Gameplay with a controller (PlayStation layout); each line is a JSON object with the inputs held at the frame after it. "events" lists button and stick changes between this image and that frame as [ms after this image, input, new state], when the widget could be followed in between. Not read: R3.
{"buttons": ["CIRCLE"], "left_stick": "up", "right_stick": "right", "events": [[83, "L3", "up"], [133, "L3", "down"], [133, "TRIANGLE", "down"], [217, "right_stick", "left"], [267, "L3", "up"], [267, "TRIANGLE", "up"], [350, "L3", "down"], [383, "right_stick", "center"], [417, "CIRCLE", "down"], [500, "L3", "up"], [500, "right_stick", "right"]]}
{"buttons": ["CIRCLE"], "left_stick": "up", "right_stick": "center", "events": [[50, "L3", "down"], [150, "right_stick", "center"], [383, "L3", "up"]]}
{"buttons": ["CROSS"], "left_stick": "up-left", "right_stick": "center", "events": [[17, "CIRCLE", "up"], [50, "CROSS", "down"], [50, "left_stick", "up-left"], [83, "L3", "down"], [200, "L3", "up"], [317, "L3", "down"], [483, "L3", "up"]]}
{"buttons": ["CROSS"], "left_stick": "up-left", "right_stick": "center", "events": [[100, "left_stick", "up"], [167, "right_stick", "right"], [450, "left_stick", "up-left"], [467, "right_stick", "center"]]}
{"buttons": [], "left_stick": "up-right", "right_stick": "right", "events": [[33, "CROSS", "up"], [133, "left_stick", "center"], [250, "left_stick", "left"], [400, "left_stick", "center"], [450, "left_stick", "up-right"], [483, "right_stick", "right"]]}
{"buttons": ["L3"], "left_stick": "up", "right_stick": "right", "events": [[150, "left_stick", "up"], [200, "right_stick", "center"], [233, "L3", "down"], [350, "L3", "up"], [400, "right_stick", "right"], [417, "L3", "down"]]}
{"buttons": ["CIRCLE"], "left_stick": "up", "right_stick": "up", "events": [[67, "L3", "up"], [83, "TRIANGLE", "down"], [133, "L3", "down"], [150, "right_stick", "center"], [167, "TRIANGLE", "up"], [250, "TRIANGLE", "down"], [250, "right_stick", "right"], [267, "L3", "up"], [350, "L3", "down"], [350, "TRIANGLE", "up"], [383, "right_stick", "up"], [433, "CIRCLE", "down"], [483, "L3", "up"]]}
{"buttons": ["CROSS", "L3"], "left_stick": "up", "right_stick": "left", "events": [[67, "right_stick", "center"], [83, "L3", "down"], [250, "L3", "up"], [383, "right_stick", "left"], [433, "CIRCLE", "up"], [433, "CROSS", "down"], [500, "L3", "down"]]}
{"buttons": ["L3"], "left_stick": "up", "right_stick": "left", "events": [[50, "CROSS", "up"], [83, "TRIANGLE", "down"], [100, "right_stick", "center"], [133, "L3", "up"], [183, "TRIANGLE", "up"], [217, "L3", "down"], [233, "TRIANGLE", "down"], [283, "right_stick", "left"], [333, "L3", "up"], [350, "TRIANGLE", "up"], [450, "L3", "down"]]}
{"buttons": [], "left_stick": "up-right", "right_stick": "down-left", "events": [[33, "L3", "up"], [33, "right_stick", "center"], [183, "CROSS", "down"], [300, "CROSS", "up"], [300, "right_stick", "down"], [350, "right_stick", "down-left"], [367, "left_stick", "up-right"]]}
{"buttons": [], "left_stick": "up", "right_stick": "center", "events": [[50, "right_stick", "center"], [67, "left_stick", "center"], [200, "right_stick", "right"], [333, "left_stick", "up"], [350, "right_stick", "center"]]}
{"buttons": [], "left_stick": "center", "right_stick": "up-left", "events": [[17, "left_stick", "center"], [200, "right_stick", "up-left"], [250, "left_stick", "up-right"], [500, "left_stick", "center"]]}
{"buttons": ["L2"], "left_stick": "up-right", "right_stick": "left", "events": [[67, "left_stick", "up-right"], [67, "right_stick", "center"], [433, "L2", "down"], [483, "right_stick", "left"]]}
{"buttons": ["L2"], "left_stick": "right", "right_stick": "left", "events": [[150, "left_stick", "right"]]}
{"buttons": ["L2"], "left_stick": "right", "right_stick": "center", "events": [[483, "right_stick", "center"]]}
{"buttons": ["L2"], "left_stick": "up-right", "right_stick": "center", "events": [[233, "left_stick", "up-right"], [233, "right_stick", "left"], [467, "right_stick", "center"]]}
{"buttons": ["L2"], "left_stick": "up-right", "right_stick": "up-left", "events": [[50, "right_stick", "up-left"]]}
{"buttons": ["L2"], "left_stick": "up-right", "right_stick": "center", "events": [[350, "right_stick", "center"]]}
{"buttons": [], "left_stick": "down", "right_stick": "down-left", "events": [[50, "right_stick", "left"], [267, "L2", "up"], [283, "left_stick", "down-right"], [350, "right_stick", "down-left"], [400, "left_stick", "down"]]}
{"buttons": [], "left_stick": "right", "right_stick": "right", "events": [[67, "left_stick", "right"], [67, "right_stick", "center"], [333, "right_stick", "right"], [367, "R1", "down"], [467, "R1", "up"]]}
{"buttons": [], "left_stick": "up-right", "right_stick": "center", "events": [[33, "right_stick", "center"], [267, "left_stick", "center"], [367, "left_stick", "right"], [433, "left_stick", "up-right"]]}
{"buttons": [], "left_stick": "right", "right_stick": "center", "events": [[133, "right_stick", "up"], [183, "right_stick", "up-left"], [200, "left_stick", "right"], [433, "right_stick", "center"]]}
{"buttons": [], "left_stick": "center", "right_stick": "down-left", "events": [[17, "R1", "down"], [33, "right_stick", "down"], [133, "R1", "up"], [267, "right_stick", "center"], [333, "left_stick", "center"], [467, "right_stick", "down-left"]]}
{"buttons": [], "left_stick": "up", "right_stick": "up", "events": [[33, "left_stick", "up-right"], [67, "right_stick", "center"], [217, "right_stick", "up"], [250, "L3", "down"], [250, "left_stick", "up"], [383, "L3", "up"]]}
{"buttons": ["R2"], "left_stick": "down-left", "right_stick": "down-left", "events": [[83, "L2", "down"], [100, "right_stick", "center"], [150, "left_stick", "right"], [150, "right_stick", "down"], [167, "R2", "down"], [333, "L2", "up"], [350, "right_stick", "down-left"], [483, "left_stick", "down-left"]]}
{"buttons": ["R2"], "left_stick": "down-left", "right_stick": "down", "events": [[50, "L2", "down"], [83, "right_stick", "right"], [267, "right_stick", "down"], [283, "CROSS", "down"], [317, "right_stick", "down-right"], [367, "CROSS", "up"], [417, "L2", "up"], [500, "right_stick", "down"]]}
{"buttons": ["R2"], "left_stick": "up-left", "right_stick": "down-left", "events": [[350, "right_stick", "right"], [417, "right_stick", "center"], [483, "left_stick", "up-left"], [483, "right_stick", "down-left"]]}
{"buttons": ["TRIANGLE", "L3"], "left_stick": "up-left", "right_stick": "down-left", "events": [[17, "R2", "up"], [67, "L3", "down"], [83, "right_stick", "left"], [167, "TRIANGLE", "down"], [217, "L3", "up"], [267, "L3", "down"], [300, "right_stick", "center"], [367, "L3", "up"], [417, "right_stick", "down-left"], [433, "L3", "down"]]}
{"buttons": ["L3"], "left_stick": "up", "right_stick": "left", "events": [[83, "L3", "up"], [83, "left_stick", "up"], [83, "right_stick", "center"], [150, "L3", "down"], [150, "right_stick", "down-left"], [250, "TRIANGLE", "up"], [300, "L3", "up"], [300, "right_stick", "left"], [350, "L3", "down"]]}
========
Repeat each entry above exactly as shown.

Gameplay with a controller (PlayStation layout); each line is a JSON object with the inputs held at the frame after it. "events" lists button and stick changes between this image and that frame as [ms after this image, input, new state], when the widget could be followed in between. Not read: R3.
{"buttons": ["CIRCLE"], "left_stick": "up", "right_stick": "right", "events": [[83, "L3", "up"], [133, "L3", "down"], [133, "TRIANGLE", "down"], [217, "right_stick", "left"], [267, "L3", "up"], [267, "TRIANGLE", "up"], [350, "L3", "down"], [383, "right_stick", "center"], [417, "CIRCLE", "down"], [500, "L3", "up"], [500, "right_stick", "right"]]}
{"buttons": ["CIRCLE"], "left_stick": "up", "right_stick": "center", "events": [[50, "L3", "down"], [150, "right_stick", "center"], [383, "L3", "up"]]}
{"buttons": ["CROSS"], "left_stick": "up-left", "right_stick": "center", "events": [[17, "CIRCLE", "up"], [50, "CROSS", "down"], [50, "left_stick", "up-left"], [83, "L3", "down"], [200, "L3", "up"], [317, "L3", "down"], [483, "L3", "up"]]}
{"buttons": ["CROSS"], "left_stick": "up-left", "right_stick": "center", "events": [[100, "left_stick", "up"], [167, "right_stick", "right"], [450, "left_stick", "up-left"], [467, "right_stick", "center"]]}
{"buttons": [], "left_stick": "up-right", "right_stick": "right", "events": [[33, "CROSS", "up"], [133, "left_stick", "center"], [250, "left_stick", "left"], [400, "left_stick", "center"], [450, "left_stick", "up-right"], [483, "right_stick", "right"]]}
{"buttons": ["L3"], "left_stick": "up", "right_stick": "right", "events": [[150, "left_stick", "up"], [200, "right_stick", "center"], [233, "L3", "down"], [350, "L3", "up"], [400, "right_stick", "right"], [417, "L3", "down"]]}
{"buttons": ["CIRCLE"], "left_stick": "up", "right_stick": "up", "events": [[67, "L3", "up"], [83, "TRIANGLE", "down"], [133, "L3", "down"], [150, "right_stick", "center"], [167, "TRIANGLE", "up"], [250, "TRIANGLE", "down"], [250, "right_stick", "right"], [267, "L3", "up"], [350, "L3", "down"], [350, "TRIANGLE", "up"], [383, "right_stick", "up"], [433, "CIRCLE", "down"], [483, "L3", "up"]]}
{"buttons": ["CROSS", "L3"], "left_stick": "up", "right_stick": "left", "events": [[67, "right_stick", "center"], [83, "L3", "down"], [250, "L3", "up"], [383, "right_stick", "left"], [433, "CIRCLE", "up"], [433, "CROSS", "down"], [500, "L3", "down"]]}
{"buttons": ["L3"], "left_stick": "up", "right_stick": "left", "events": [[50, "CROSS", "up"], [83, "TRIANGLE", "down"], [100, "right_stick", "center"], [133, "L3", "up"], [183, "TRIANGLE", "up"], [217, "L3", "down"], [233, "TRIANGLE", "down"], [283, "right_stick", "left"], [333, "L3", "up"], [350, "TRIANGLE", "up"], [450, "L3", "down"]]}
{"buttons": [], "left_stick": "up-right", "right_stick": "down-left", "events": [[33, "L3", "up"], [33, "right_stick", "center"], [183, "CROSS", "down"], [300, "CROSS", "up"], [300, "right_stick", "down"], [350, "right_stick", "down-left"], [367, "left_stick", "up-right"]]}
{"buttons": [], "left_stick": "up", "right_stick": "center", "events": [[50, "right_stick", "center"], [67, "left_stick", "center"], [200, "right_stick", "right"], [333, "left_stick", "up"], [350, "right_stick", "center"]]}
{"buttons": [], "left_stick": "center", "right_stick": "up-left", "events": [[17, "left_stick", "center"], [200, "right_stick", "up-left"], [250, "left_stick", "up-right"], [500, "left_stick", "center"]]}
{"buttons": ["L2"], "left_stick": "up-right", "right_stick": "left", "events": [[67, "left_stick", "up-right"], [67, "right_stick", "center"], [433, "L2", "down"], [483, "right_stick", "left"]]}
{"buttons": ["L2"], "left_stick": "right", "right_stick": "left", "events": [[150, "left_stick", "right"]]}
{"buttons": ["L2"], "left_stick": "right", "right_stick": "center", "events": [[483, "right_stick", "center"]]}
{"buttons": ["L2"], "left_stick": "up-right", "right_stick": "center", "events": [[233, "left_stick", "up-right"], [233, "right_stick", "left"], [467, "right_stick", "center"]]}
{"buttons": ["L2"], "left_stick": "up-right", "right_stick": "up-left", "events": [[50, "right_stick", "up-left"]]}
{"buttons": ["L2"], "left_stick": "up-right", "right_stick": "center", "events": [[350, "right_stick", "center"]]}
{"buttons": [], "left_stick": "down", "right_stick": "down-left", "events": [[50, "right_stick", "left"], [267, "L2", "up"], [283, "left_stick", "down-right"], [350, "right_stick", "down-left"], [400, "left_stick", "down"]]}
{"buttons": [], "left_stick": "right", "right_stick": "right", "events": [[67, "left_stick", "right"], [67, "right_stick", "center"], [333, "right_stick", "right"], [367, "R1", "down"], [467, "R1", "up"]]}
{"buttons": [], "left_stick": "up-right", "right_stick": "center", "events": [[33, "right_stick", "center"], [267, "left_stick", "center"], [367, "left_stick", "right"], [433, "left_stick", "up-right"]]}
{"buttons": [], "left_stick": "right", "right_stick": "center", "events": [[133, "right_stick", "up"], [183, "right_stick", "up-left"], [200, "left_stick", "right"], [433, "right_stick", "center"]]}
{"buttons": [], "left_stick": "center", "right_stick": "down-left", "events": [[17, "R1", "down"], [33, "right_stick", "down"], [133, "R1", "up"], [267, "right_stick", "center"], [333, "left_stick", "center"], [467, "right_stick", "down-left"]]}
{"buttons": [], "left_stick": "up", "right_stick": "up", "events": [[33, "left_stick", "up-right"], [67, "right_stick", "center"], [217, "right_stick", "up"], [250, "L3", "down"], [250, "left_stick", "up"], [383, "L3", "up"]]}
{"buttons": ["R2"], "left_stick": "down-left", "right_stick": "down-left", "events": [[83, "L2", "down"], [100, "right_stick", "center"], [150, "left_stick", "right"], [150, "right_stick", "down"], [167, "R2", "down"], [333, "L2", "up"], [350, "right_stick", "down-left"], [483, "left_stick", "down-left"]]}
{"buttons": ["R2"], "left_stick": "down-left", "right_stick": "down", "events": [[50, "L2", "down"], [83, "right_stick", "right"], [267, "right_stick", "down"], [283, "CROSS", "down"], [317, "right_stick", "down-right"], [367, "CROSS", "up"], [417, "L2", "up"], [500, "right_stick", "down"]]}
{"buttons": ["R2"], "left_stick": "up-left", "right_stick": "down-left", "events": [[350, "right_stick", "right"], [417, "right_stick", "center"], [483, "left_stick", "up-left"], [483, "right_stick", "down-left"]]}
{"buttons": ["TRIANGLE", "L3"], "left_stick": "up-left", "right_stick": "down-left", "events": [[17, "R2", "up"], [67, "L3", "down"], [83, "right_stick", "left"], [167, "TRIANGLE", "down"], [217, "L3", "up"], [267, "L3", "down"], [300, "right_stick", "center"], [367, "L3", "up"], [417, "right_stick", "down-left"], [433, "L3", "down"]]}
{"buttons": ["L3"], "left_stick": "up", "right_stick": "left", "events": [[83, "L3", "up"], [83, "left_stick", "up"], [83, "right_stick", "center"], [150, "L3", "down"], [150, "right_stick", "down-left"], [250, "TRIANGLE", "up"], [300, "L3", "up"], [300, "right_stick", "left"], [350, "L3", "down"]]}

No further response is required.